Cat pulled a basket of sprouts and carrots towards her and sat up at the kitchen table to peel them. She would not watch the six o’clock news. Sam and Hannah had gone with Chris to their cousin Max’s birthday party twenty miles
away and would not be back until later. They would be rolled into bed, sticky and sleepy, and then she and Chris would have a late supper.
She would not watch the six o’clock news.
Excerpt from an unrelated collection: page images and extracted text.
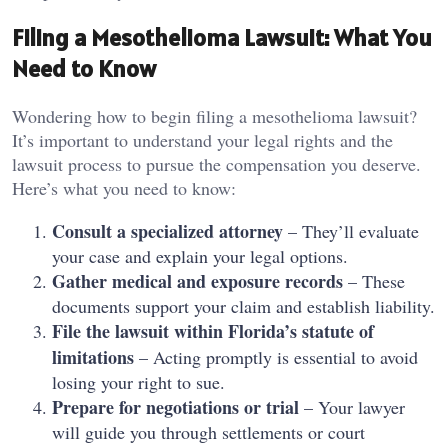
Filing a Mesothelioma Lawsuit: What You
Need to Know
Wondering how to begin filing a mesothelioma lawsuit?
It’s important to understand your legal rights and the
lawsuit process to pursue the compensation you deserve.
Here’s what you need to know:
Consult a specialized attorney
– They’ll evaluate
your case and explain your legal options.
Gather medical and exposure records
– These
documents support your claim and establish liability.
File the lawsuit within Florida’s statute of
limitations
– Acting promptly is essential to avoid
losing your right to sue.
Prepare for negotiations or trial
– Your lawyer
will guide you through settlements or court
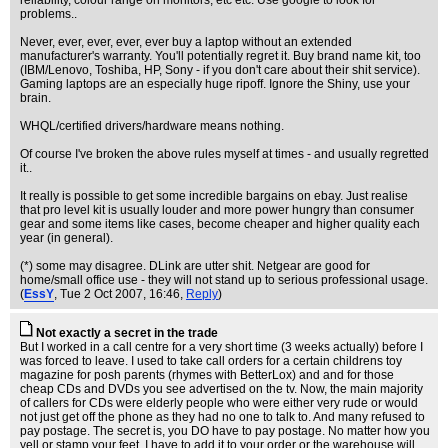
reliability, colour range on monitors, etc etc. Use google to look for
problems..
Never, ever, ever, ever, ever buy a laptop without an extended
manufacturer's warranty. You'll potentially regret it. Buy brand name kit, too
(IBM/Lenovo, Toshiba, HP, Sony - if you don't care about their shit service).
Gaming laptops are an especially huge ripoff. Ignore the Shiny, use your
brain.
WHQL/certified drivers/hardware means nothing.
Of course I've broken the above rules myself at times - and usually regretted
it..
It really is possible to get some incredible bargains on ebay. Just realise
that pro level kit is usually louder and more power hungry than consumer
gear and some items like cases, become cheaper and higher quality each
year (in general).
(*) some may disagree. DLink are utter shit. Netgear are good for
home/small office use - they will not stand up to serious professional usage.
(
EssY
, Tue 2 Oct 2007, 16:46,
Reply
)
Not exactly a secret in the trade
But I worked in a call centre for a very short time (3 weeks actually) before I
was forced to leave. I used to take call orders for a certain childrens toy
magazine for posh parents (rhymes with BetterLox) and and for those
cheap CDs and DVDs you see advertised on the tv. Now, the main majority
of callers for CDs were elderly people who were either very rude or would
not just get off the phone as they had no one to talk to. And many refused to
pay postage. The secret is, you DO have to pay postage. No matter how you
yell or stamp your feet, I have to add it to your order or the warehouse will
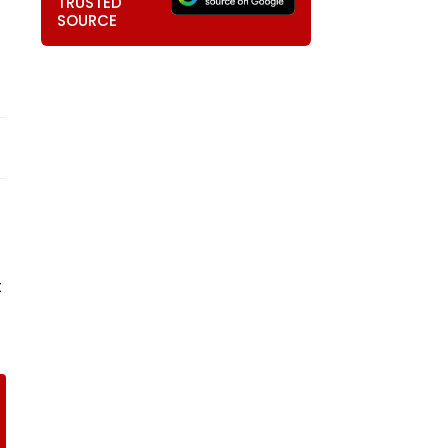
TRUSTED
SOURCE
t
Would Karin mind being asked to help on Saturday? Probably not. Karin could put up a good front and besides, she was charming and beautiful
and could probably sell ice to Eskimos. She was just the right kind of person
to land a big donor. Her two days and nights staying at the farmhouse, pouring out everything over and over again, seemed to have emptied her of all shock, anger, resentment over being left by Mike. She was still hurt and saddened and she would undoubtedly have had him back tomorrow, but the all-clear from the hospital had strengthened her and uplifted her spirits. She had cried, she had talked,
she had blamed herself, and Mike. She had dissected her marriage and gone over every incident and conversation for the previous few months, trying to understand what had gone wrong and why, whose fault it had been, whether she should have behaved differently, not said this or done that. Cat, in her present languid state, had been happy to provide an ear, and the occasional word of comfort and
advice. But at the end of the two days, Karin had got up, washed and set her hair, made her face up carefully, packed her bag and gone home, head held high. ‘I’m looking up,’ had been her last words to Cat as she had hugged her at the door, ‘up and ahead.’